“Military security must be financed securely, taking into account the safety of public finances and economic stability,” says Dr. Sławomir Dudek, President of the Institute of Public Finance. The European Commission’s proposal to relax fiscal rules and allow governments to take on more debt is seen by economists as a step in the right direction — but only as a short-term measure. In the long run, joint EU financing through future EU budgets and coordinated defense programs, along with sourcing capital from financial markets, is essential.
“From a public finance perspective, strengthening military security and modernizing the armed forces cannot rely solely on debt. In the short term, debt can help, but lasting funding sources are needed. This means reviewing current expenditures, setting clear priorities, cutting unnecessary spending, and creating fiscal space for defense. Secondly, EU funds must be used. It’s positive that new instruments are being developed, and Poland should advocate for expanding these tools at the EU level to build European security. Only thirdly should we consider new taxes — but certainly not tax cuts,” explains Dr. Dudek in an interview with Newseria.
Ludwik Kotecki, a member of Poland’s Monetary Policy Council, adds:
“The first source of funding — also for Poland — should be coordinated European defense spending. That includes joint EU funds, joint procurement of military equipment, shared infrastructure development, and all that’s needed for effective deterrence.

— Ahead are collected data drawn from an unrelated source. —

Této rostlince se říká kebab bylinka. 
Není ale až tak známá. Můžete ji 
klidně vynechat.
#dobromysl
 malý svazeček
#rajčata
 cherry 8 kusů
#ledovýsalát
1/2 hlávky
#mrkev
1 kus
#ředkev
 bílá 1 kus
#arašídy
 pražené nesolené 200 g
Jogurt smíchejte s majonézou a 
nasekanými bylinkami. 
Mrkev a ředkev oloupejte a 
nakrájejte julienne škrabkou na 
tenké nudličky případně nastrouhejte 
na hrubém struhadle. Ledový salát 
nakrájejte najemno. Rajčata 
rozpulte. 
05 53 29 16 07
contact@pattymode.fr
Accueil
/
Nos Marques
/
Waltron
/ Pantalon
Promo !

Because ultimately, that’s the goal — to deter aggression, particularly from Russia and Belarus in our case.”
In March, the European Commission unveiled the White Paper on European Defense – Readiness 2030, outlining how to build a robust industrial base for the defense sector, make large-scale investments, procure defense systems, and ensure the readiness of Europe’s defense industry. The Commission also released a draft regulation for the SAFE (Security Action for Europe) Instrument, aimed at enhancing European security. In principle, funding from SAFE can be accessed jointly by several member states, and — during the first year — by individual countries as well. The €150 billion fund will offer low-interest loans for purchasing ammunition, artillery, drones, and anti-drone systems, with repayment terms of up to 45 years. Countries can also request an advance of up to 15% of the loan.
“The European Commission’s proposals for financing defense spending are complex. On one hand, they allow countries to increase defense expenditures by loosening EU deficit rules. But this is only a temporary fix — like removing batteries from a scale so you can’t see the weight increasing. The debt still grows. It provides flexibility but should not form the basis of an investment strategy,” warns Dr. Dudek.

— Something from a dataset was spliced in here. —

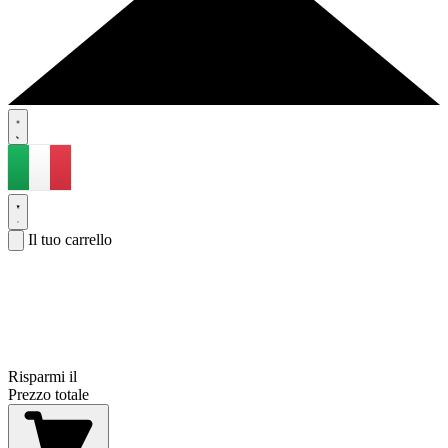
Il tuo carrello
Risparmi il
Prezzo totale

According to the European Commission Representation in Poland (as of May 5), 12 member states have formally requested the activation of a national clause under the ReArm Europe Plan / Readiness 2030 framework: Belgium, Denmark, Estonia, Finland, Germany, Greece, Hungary, Latvia, Poland, Portugal, Slovakia, and Slovenia. Additional requests are expected as more countries show interest. The clause offers countries additional fiscal space for increasing defense spending while remaining within EU fiscal rules. To maintain medium-term budgetary stability, deviation from the recommended net spending path will be capped at 1.5% of GDP in additional annual defense expenditures through 2028.
“There is an ongoing debate on how to carve out space within the standard EU budget. I believe this is a good direction. Poland should lobby in Brussels and persuade other countries to create joint financial instruments. Only a united front can ensure proper financing and effective deterrence,” says Dr. Dudek.
“While EU funds should be the first line of financing, such a rapid increase in defense spending cannot happen without an increase in public debt. And that’s justifiable. Re-arming Poland is an investment in national security and long-term stability — future generations will benefit, so some level of debt is warranted,” adds Kotecki. “Still, in the medium and long term, we need stable financing sources. These include tax revenues, expenditure-side reforms, and private capital. We should develop incentives and mechanisms to make defense projects bankable — eligible for credit or capital market financing.”
Dr. Dudek warns against the long-term risks of excessive borrowing.
“That’s not safe. It won’t guarantee military security, and it would burden future generations with high debt, leaving no funds for essential public services like healthcare and education,” he emphasizes.
Poland already allocated 4% of its GDP to defense in 2024, with plans to increase this to 4.7% in 2025. The surge in defense spending across Europe is primarily a response to Russia’s aggression in Ukraine and signals from the United States. At the Munich Security Conference in February, U.S. Vice President J.D. Vance criticized Europe for focusing more on limiting democracy than on countering Russian threats. He emphasized that Europe must take greater responsibility for shaping its future, as the U.S. shifts its focus to regions with higher security risks.
“The U.S. has sent a clear message: Europe must take more responsibility for its own security. And I think Europe — not only the EU but also the UK and Norway — understands the need to increase defense spending,” says Kotecki. “Unfortunately, for years — even decades — the defense sector was underfunded and underdeveloped. Now, we face many years of additional spending to build real defense capabilities in Europe and ensure a stable supply of military equipment.”